### WHAT YOU NEED TO DO
[1] In the Alon Ilsar biography, rewrite the part that opens with the words "His theatre credits" and closes with "designing for Emergence.", changing "drummer" to "percussionist".
[2] From the entries, pull out the part that opens with the line containing "common name: korkagtig østershat" and closes with the line containing "scientific name: Fleischmanniopsis langmaniae", including both of those lines.

::: PASSAGE TO READ

Alon Ilsar is a composer, producer, drummer, instrument designer and electronic percussionist.

Based in Sydney, Australia for the greater portion of his musical career, Alon is most well known for performing in Company B's award winning musical, Keating! which toured Australia from November 2006 until August 2008. During Keating!'s successful season, Alon was awarded an Australia Council for the Arts grant to fund his choose-your-own adventure style musical game piece, The Colors Interactive Comeback Show which was performed at the Adelaide Fringe Festival, the Melbourne International Comedy Festival and the Sydney Comedy Festival He has also received an Australia Council for the Arts grant to design and build a new electronic percussion instrument called the 'Air Sticks'.  In 2010, he performed with Meow Meow at the Edinburgh Fringe Festival and joined Aronas, brainchild of Australian Jazz Bell Award winner, Aron Ottignon for their European tour.

His theatre credits also extend to his performance as the drummer and sound designer in Sam Atwell's play Bondi Dreaming, the touring production Barrel of Monkeys (Strut'n'Fret), touring with Circus Monoxide as musical director, drummer and keys player, improvising drums in Spontaneous Broadway, and composing and sound designing for Emergence.

Other diverse projects he has been involved in include The Colors Tribute Band, Gauche, Trigger Happy, Foley, Horse Feathers, The Renovators, The BZNZZ, Pugsley Buzzard, Darth Vegas, Gl;tch Jukebox, The Rescue Ships, Brian Campeau, Dave Sattout, Killsong, the Belvoirs, Donne, The Ben Romalis Trio, and The Tango Saloon.

::::::
::: PROVIDED RECORDS

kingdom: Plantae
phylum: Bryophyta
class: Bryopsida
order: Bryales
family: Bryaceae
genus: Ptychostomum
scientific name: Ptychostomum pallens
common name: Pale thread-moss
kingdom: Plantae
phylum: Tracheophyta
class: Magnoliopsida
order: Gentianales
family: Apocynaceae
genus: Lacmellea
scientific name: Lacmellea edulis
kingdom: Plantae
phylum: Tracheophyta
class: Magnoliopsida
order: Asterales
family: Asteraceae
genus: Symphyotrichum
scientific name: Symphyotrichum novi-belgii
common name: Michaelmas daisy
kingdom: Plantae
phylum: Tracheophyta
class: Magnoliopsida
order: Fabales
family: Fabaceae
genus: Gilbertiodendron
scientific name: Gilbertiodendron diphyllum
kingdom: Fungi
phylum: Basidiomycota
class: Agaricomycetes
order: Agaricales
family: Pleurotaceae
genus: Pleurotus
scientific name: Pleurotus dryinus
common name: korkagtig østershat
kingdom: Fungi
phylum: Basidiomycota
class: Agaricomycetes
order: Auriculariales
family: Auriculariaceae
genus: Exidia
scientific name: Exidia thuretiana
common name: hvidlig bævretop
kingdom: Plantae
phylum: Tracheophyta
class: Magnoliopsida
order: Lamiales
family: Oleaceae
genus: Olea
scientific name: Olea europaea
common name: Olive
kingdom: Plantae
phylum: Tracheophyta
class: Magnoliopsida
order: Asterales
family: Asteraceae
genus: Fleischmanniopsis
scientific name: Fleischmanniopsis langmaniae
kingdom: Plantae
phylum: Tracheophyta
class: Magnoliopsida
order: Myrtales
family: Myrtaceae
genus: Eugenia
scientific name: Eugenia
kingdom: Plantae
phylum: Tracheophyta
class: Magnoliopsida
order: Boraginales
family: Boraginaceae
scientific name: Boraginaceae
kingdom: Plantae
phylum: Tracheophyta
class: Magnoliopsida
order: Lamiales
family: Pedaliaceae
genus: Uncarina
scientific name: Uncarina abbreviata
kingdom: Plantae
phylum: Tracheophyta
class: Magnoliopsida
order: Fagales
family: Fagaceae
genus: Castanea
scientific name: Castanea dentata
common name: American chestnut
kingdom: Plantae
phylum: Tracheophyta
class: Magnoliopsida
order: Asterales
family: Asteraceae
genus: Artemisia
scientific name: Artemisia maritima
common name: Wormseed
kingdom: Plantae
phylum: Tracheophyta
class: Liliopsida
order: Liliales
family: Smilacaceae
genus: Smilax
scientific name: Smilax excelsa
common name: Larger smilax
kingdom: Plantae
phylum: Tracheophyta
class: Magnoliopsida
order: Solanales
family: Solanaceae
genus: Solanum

::::::

### ANSWERS GIVEN
[1]
His theatre credits also extend to his performance as the percussionist and sound designer in Sam Atwell's play Bondi Dreaming, the touring production Barrel of Monkeys (Strut'n'Fret), touring with Circus Monoxide as musical director, percussionist and keys player, improvising drums in Spontaneous Broadway, and composing and sound designing for Emergence.

[2]
common name: korkagtig østershat
kingdom: Fungi
phylum: Basidiomycota
class: Agaricomycetes
order: Auriculariales
family: Auriculariaceae
genus: Exidia
scientific name: Exidia thuretiana
common name: hvidlig bævretop
kingdom: Plantae
phylum: Tracheophyta
class: Magnoliopsida
order: Lamiales
family: Oleaceae
genus: Olea
scientific name: Olea europaea
common name: Olive
kingdom: Plantae
phylum: Tracheophyta
class: Magnoliopsida
order: Asterales
family: Asteraceae
genus: Fleischmanniopsis
scientific name: Fleischmanniopsis langmaniae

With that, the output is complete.